Il Gasherbrum II (noto anche come K4), sito nella catena del Karakorum, è alto 8.035 metri ed è la tredicesima montagna più alta della Terra. La sua salita dal versante sud è considerata tecnicamente piuttosto semplice, ma da Nord è tutta un'altra storia. Lì spirano bufere, domina il verticale, imperversano le valanghe. Un regno infernale, che non a caso è ancora inviolato ai passi umani.

La prima parte della via si sviluppa su quel torrione di roccia nera che nella foto si vede svettare a destra, appena sopra la conca del campo base avanzato. Una parete che Unterkircher, Bernasconi e Compagnoni – i primi alpinisti in assoluto a metterci le mani - hanno valutato di difficoltà intorno al quarto grado.

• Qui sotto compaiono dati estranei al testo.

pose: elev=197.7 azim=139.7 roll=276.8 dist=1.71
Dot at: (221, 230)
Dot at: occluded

"Ci saranno un paio di tiri sul quinto grado - spiega Karl Unterkircher -, più qualche passaggio impegnativo. Il resto dovrebbe essere di quarto grado, anche se arrampicare con gli scarponi complica un po' le valutazioni. La linea, che abbiamo attrezzato con 1.200 metri di corda, è comunque ottima e assolutamente sicura. Solo l'accesso all'attacco della via è un po' esposto ai seracchi sovrastanti, che scaricano frequentemente".

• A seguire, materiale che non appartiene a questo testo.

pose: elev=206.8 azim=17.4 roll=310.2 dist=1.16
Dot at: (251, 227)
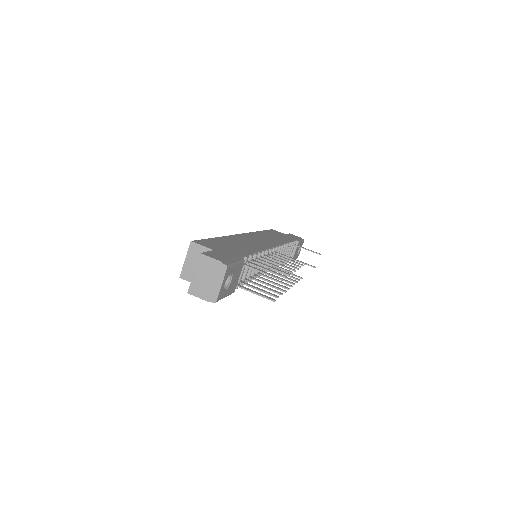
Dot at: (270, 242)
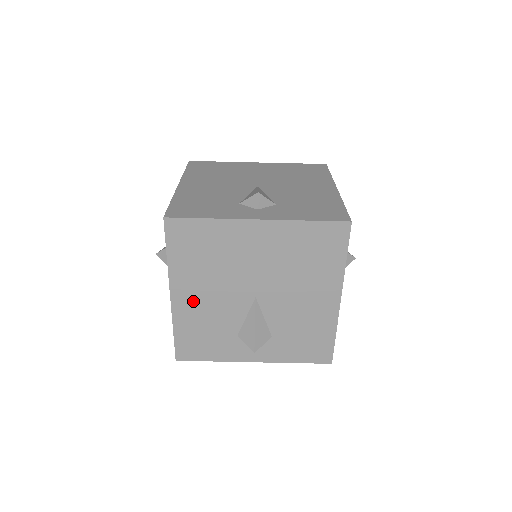
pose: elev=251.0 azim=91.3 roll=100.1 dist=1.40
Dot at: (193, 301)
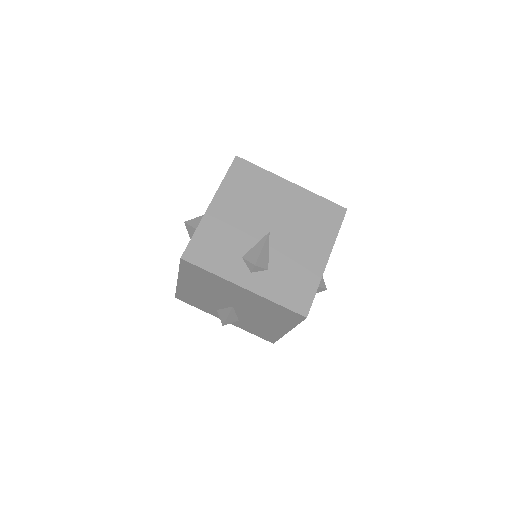
Dot at: (224, 215)
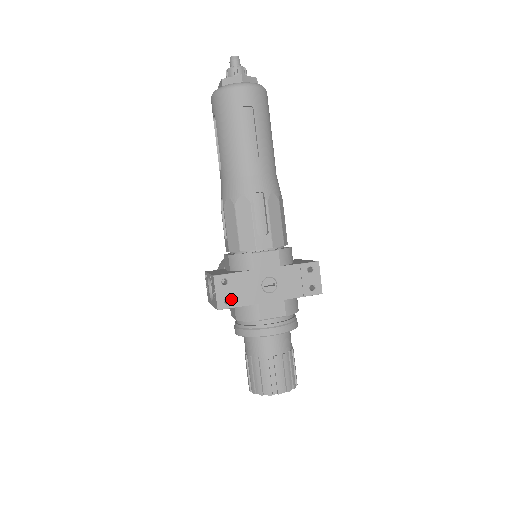
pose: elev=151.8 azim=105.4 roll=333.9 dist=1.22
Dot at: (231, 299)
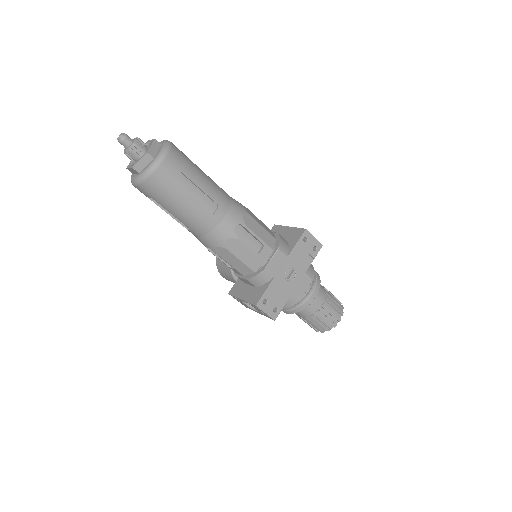
Dot at: (277, 307)
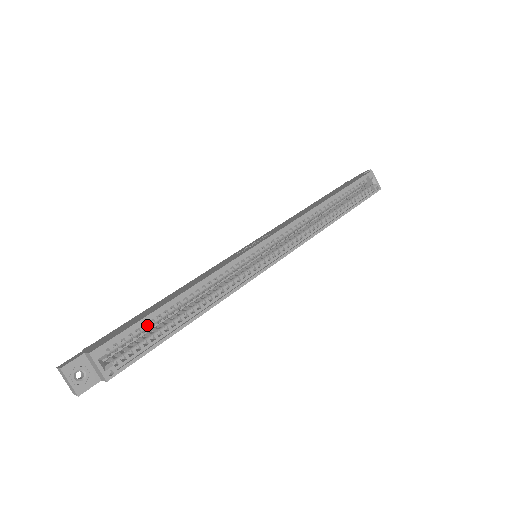
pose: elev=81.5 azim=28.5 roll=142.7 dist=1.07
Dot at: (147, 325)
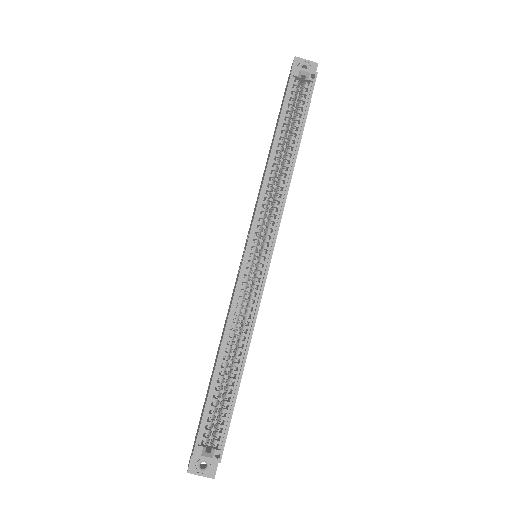
Dot at: (214, 401)
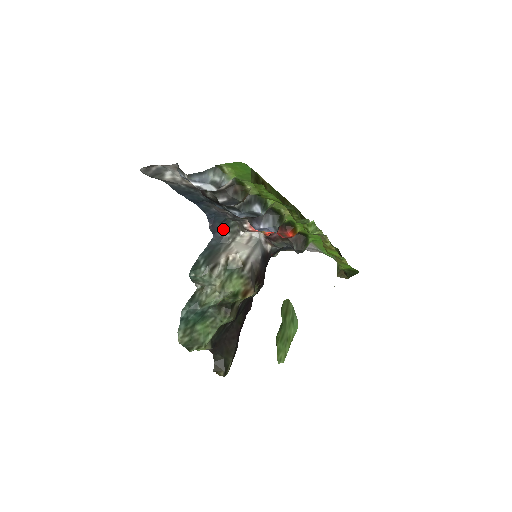
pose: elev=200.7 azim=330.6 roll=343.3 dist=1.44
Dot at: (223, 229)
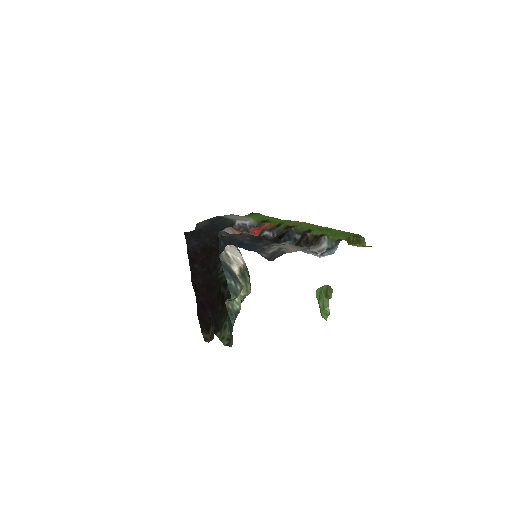
Dot at: (220, 245)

Superato il bastione, gli alpinisti devono attraversare il plateau ghiacciato per portarsi sotto lo spigolo Nord che si innalza dal ghiacciaio, salendo verticale per circa duemila metri e sbucando direttamente alla vetta della montagna, a quota 8.035 metri.

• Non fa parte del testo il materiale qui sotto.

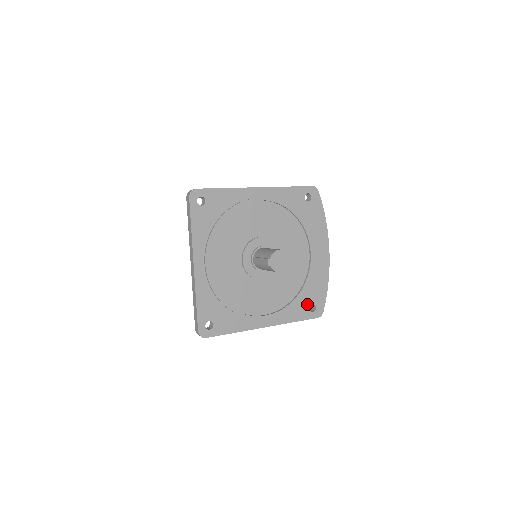
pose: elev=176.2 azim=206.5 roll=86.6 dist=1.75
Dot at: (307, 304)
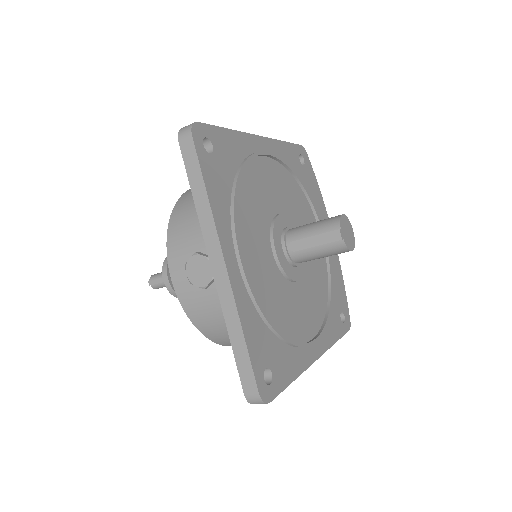
Dot at: (337, 313)
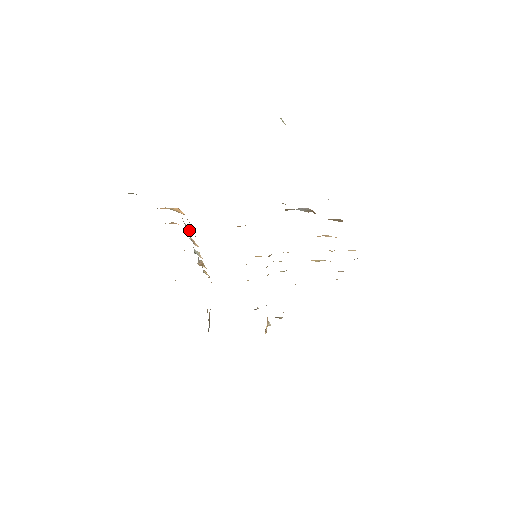
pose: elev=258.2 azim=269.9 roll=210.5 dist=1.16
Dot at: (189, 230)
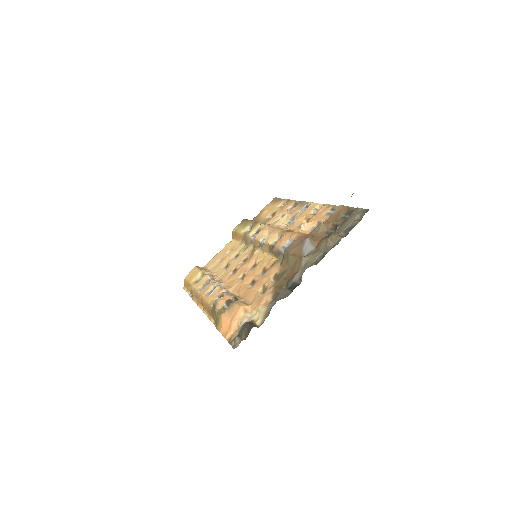
Dot at: (238, 299)
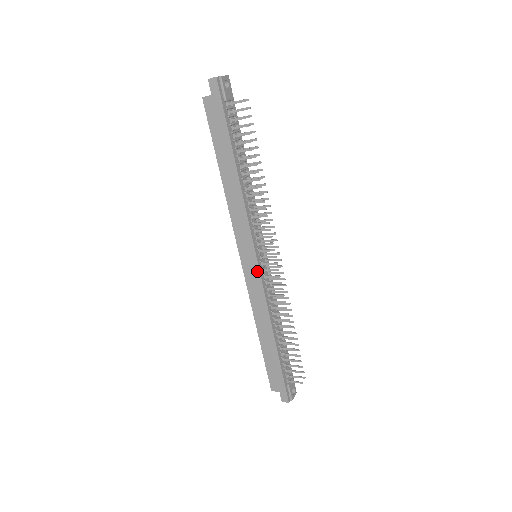
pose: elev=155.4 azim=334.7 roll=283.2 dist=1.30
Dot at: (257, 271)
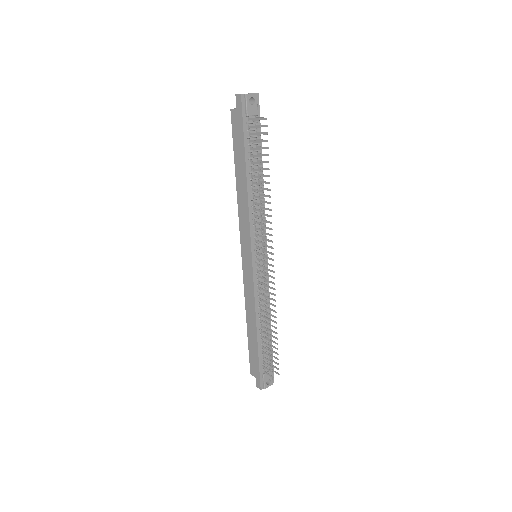
Dot at: (251, 269)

"E’ una linea elegante e formidabile – spiega Da Polenza - che ci ha fatto sognare fin dall'ormai lontano 1983 quando, dopo la prima salita alla Nord del K2, sorvolai quella zona insieme al grande Kurt Diemberger e cominciammo a pensare a questo progetto".

Il team

Karl Unterkircher

Guida Alpina e membro dello storico gruppo dei Catores della Val Gardena, dal 2005 Unterkicher è anche Presidente dell'Aiut Alpin Dolomites. Nel mondo dell'alpinismo spicca per le rare abilità organizzative e comunicative. Ha 36 anni e al suo attivo 12 spedizioni in Himalaya e Sud America, 32 quattromila sulle Alpi, più di 40 prime ascensioni sulle Dolomiti e innumerevoli vie di roccia, ghiaccio e discese con gli sci sulle pareti più impervie delle Alpi. Durante la spedizione K2 2004 fu autore dalla straordinaria scalata delle due montagne più alte della Terra (Everest e K2) nel giro di due mesi, senza ossigeno.

Daniele Bernasconi

Guida alpina, geologo e vicepresidente dei Ragni di Lecco, Daniele Bernasconi ha 36 anni ed è stato definito uno dei più forti e più completi alpinisti italiani. Vive a Ballano (LC), eccelle sia nell'arrampicata - scala fino alI'8b - sia nell'alta quota - ha salito 2 ottomila senza ossigeno {Makalu e Annapurna) -, sia nelle cascate di ghiaccio. Vanta circa 300 salite di grande rilievo, alcune solitarie (tra cui la Nord Est del Badile) e invernali. Ha salito quasi tutte le vie più interessanti e significative nella zona Masino-Bregaglia e numerosi itinerari - dalle salite classiche alle moderne di alta difficoltà – nel gruppo del Bianco, in Dolomiti, Svizzera centrale, Wenden e Ratikon. Ha sempre svolto un'intensa attività di arrampicata sportiva, tiri e boulder.

Michele Compagnoni

Guida alpina e membro del Corpo Nazionale del Soccorso Alpino, 34 anni, valtellinese, Michele Compagnoni ha raggiunto la vetta del K2 senza ossigeno con la spedizione K2 2004, alla sua prima esperienza su un ottomila. L'alta quota ce l'ha nel sangue: è nipote di Achille, uno dei protagonisti della scalata al K2 nel 1954. Da anni attivo sulle Alpi (Grandes Jorasses, Cervino, Monte Bianco), la primavera scorsa ha affrontato la sfida agli 82 quattromila delle Alpi da scalare in 80 giorni, interrotta a causa del maltempo dopo la salita di 25 vette in 12 giorni effettivi di scalata. Ha effettuato numerose ascensioni di roccia nel gruppo Ortles-Cevedale, in Val Masino, nel gruppo del Bernina, nel gruppo del Bianco. E’ molto attivo su ghiaccio, misto e nello scialpinismo.